Ethiopia is applying for World Trade Organization status, with negotiations focused on opening up market access to the country’s restricted sectors such as the service industry.
“Some of the big coffee chains would be interested, as Ethiopia is a market that really appreciates coffee and consumes a lot per capita,” Watts said.
That worries some locals, but anyone hoping to set up a Western coffee shop brand in the country might face an uphill task. In a country with a strong tradition of roasting coffee at home, a deep cultural preference is for coffee not dispensed by machinery.
As a result, many Ethiopians eschew brands and cafes, opting instead for the women with flasks of coffee or for one of the ubiquitous jeubeuna bunna stands across the city, thereby supporting an entire strata of low-income coffee entrepreneurs.
“Before, I sold secondhand clothes on the street, but the police kept stopping me, so I changed jobs,” said Liya, who for the past two years has carried her canisters of coffee in search of customers. She makes about 40 birr ($2) in profit on a good day and is content with how the business is going.
Endale, however, said that after a year and a half, she is tired of all the walking under the hot sun and the low income and wants to work at a jeubeuna bunna.
“Everyone strives for a better life. It is only natural, why else am I working?” she said, though so far she can’t save enough to afford the rent charged by bars and restaurants to operate on their premises.
In September 19-year-old Fekerte Demele started a jeubeuna bunna in a small bar, where she roasts coffee beans over red hot coals before grinding them and pouring the powder into a small black clay pot filled with water to then be placed on the coals.
“If the business can grow, I want to rent a room on my own and to buy furniture for it,” she said.
She previously worked as a waitress in a nearby bar, where she earned about 2,500 birr ($125) a month with tips. She doesn’t expect to earn much more from her coffee business initially, but the shorter work hours are more amenable, she explained.
Another benefit is an enthusiastic customer base.
“I never go to cafes,” said 36-year-old Fitsum Berhe, one of Ethiopia’s returning diaspora, who spent years in Ireland. “It’s not about saving money. It’s about quality.” He added that he likes seeing beans roasted and knowing he’s drinking the real deal.

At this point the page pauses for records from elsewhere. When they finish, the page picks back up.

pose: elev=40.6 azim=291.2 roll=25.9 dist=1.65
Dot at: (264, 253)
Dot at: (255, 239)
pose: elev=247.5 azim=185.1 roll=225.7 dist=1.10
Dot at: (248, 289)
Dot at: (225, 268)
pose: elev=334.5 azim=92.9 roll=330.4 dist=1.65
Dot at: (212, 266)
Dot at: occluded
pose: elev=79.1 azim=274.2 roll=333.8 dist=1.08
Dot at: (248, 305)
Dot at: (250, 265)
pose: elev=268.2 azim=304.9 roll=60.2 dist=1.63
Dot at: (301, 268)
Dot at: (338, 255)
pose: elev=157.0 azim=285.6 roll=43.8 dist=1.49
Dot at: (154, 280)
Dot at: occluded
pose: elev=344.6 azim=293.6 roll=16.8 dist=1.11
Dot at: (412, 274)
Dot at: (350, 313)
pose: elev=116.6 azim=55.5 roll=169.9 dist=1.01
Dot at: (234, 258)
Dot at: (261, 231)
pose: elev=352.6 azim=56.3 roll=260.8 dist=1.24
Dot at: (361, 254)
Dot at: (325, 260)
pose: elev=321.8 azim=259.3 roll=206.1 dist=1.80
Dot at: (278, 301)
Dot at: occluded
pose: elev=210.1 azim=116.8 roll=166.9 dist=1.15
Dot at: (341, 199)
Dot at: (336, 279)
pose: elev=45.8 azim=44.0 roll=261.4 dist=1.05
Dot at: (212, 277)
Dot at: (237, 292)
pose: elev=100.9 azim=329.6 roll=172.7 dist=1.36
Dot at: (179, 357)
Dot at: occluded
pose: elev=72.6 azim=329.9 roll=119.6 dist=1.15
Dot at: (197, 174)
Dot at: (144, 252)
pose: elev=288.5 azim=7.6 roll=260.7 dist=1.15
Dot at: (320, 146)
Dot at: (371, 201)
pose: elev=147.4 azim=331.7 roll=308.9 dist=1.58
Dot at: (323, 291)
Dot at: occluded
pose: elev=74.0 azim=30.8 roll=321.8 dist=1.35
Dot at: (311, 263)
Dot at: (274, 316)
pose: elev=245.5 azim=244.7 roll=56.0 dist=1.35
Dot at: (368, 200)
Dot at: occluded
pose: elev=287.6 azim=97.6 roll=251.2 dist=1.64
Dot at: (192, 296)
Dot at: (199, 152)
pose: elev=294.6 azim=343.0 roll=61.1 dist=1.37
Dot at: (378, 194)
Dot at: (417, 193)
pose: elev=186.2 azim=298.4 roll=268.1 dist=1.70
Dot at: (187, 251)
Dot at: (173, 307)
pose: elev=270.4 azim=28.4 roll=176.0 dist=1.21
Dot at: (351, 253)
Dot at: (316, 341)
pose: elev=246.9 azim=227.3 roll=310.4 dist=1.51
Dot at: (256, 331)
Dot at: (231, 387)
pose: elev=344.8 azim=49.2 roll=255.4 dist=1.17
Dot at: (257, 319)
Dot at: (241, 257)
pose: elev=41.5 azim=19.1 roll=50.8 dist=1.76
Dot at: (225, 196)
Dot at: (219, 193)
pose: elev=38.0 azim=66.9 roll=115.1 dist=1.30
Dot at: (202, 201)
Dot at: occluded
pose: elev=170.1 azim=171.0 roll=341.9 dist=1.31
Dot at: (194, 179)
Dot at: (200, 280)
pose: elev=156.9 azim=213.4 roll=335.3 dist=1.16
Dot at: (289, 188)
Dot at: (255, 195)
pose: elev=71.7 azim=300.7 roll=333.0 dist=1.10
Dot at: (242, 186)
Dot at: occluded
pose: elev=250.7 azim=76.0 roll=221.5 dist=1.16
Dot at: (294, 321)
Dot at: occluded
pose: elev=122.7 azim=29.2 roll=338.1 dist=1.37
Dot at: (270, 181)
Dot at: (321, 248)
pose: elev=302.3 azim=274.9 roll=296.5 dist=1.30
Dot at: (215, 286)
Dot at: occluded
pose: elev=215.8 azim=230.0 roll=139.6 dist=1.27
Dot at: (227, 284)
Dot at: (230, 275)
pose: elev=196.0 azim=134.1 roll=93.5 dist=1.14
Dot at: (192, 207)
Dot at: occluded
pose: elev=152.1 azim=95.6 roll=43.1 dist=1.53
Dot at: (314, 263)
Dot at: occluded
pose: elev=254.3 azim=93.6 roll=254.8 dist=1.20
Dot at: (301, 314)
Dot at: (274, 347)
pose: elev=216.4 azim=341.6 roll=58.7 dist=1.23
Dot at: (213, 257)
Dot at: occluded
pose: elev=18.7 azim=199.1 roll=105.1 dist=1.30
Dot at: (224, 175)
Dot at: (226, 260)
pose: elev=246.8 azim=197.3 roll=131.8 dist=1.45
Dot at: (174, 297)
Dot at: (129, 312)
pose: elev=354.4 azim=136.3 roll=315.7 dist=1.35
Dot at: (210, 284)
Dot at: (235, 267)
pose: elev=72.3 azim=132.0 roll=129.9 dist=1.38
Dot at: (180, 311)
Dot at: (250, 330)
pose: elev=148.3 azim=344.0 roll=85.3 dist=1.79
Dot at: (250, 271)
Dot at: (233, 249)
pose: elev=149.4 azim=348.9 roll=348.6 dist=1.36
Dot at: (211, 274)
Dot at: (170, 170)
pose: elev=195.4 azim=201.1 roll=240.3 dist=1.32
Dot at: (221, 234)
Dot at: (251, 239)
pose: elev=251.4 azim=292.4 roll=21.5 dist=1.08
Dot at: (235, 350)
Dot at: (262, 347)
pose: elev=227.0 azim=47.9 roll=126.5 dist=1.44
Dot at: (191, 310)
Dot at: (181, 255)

Despite being staunchly proud of their coffee heritage, Ethiopians are not impervious to a touch of Western-style hipness. A popular and continually expanding cafe chain in Addis is Kaldi’s Coffee, where customers order short and tall coffees, its green and white logo inspired by Starbucks.
Though such is coffee’s popularity in this coffee-mad country, the birthplace of arabica coffee, that it appears there’s plenty of room for expansion, be it locally or foreign driven.
“Ethiopians love coffee, and anytime a new cafe opens, it’s packed,” said Adam Overton, a coffee entrepreneur based in Los Angeles and Addis with a coffee farm in southwestern Ethiopia. “You could probably have three cafes on every street corner and they’d all be full.”
And extra cafes won’t necessarily undercut traditional businesses.
“We plan to start having jeubeuna bunna at our cafes,” said Tsegaye Fanta of Alem Bunna, another of Addis’ coffee companies. “People grew up with it. Many prefer its taste.”
That would appear good news for the lady at the roadside pouring coffee for construction site workers and for the owner of a sparkling new cafe on Bole Road where the city’s bright young things like to hang out. Climbing the economic ladder of the coffee industry will remain an option.
“When I’m at the Addis office, we always order jeubeuna bunna from a lady on the street nearby,” Overton said. “She brings it in on a tray with incense burning. Only in Ethiopia can you get coffee like that.”